Task objective:
Can you gather every line of the listing below that contains the string "esophagus", treating uppercase and lowercase letters as different?

(Stored entries)
'''

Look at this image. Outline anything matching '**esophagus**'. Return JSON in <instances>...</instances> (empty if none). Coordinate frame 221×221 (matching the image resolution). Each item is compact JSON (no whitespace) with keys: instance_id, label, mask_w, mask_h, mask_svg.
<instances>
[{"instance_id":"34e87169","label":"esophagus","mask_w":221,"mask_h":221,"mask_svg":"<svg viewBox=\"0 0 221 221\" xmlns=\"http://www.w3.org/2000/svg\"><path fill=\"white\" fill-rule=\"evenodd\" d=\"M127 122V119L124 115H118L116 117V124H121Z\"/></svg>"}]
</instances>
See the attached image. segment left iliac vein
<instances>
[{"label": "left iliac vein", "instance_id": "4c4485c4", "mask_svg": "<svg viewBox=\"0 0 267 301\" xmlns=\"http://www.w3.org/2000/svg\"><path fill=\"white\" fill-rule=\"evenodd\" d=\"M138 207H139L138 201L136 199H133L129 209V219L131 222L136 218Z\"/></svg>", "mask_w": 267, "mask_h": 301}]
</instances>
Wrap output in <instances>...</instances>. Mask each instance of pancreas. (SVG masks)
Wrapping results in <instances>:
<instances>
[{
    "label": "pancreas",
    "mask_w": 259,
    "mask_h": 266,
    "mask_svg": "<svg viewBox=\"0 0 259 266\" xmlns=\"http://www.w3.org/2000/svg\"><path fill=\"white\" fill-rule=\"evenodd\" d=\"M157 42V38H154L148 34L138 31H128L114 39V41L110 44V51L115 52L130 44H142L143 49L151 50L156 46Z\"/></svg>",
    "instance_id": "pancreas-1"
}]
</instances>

'''

Task answer:
Look at this image. Outline anything matching '**esophagus**'. Return JSON in <instances>...</instances> (empty if none). Coordinate frame 221×221 (matching the image resolution). Each item is compact JSON (no whitespace) with keys: instance_id, label, mask_w, mask_h, mask_svg.
[{"instance_id":"34e87169","label":"esophagus","mask_w":221,"mask_h":221,"mask_svg":"<svg viewBox=\"0 0 221 221\" xmlns=\"http://www.w3.org/2000/svg\"><path fill=\"white\" fill-rule=\"evenodd\" d=\"M127 122V119L124 115H118L116 117V124H121Z\"/></svg>"}]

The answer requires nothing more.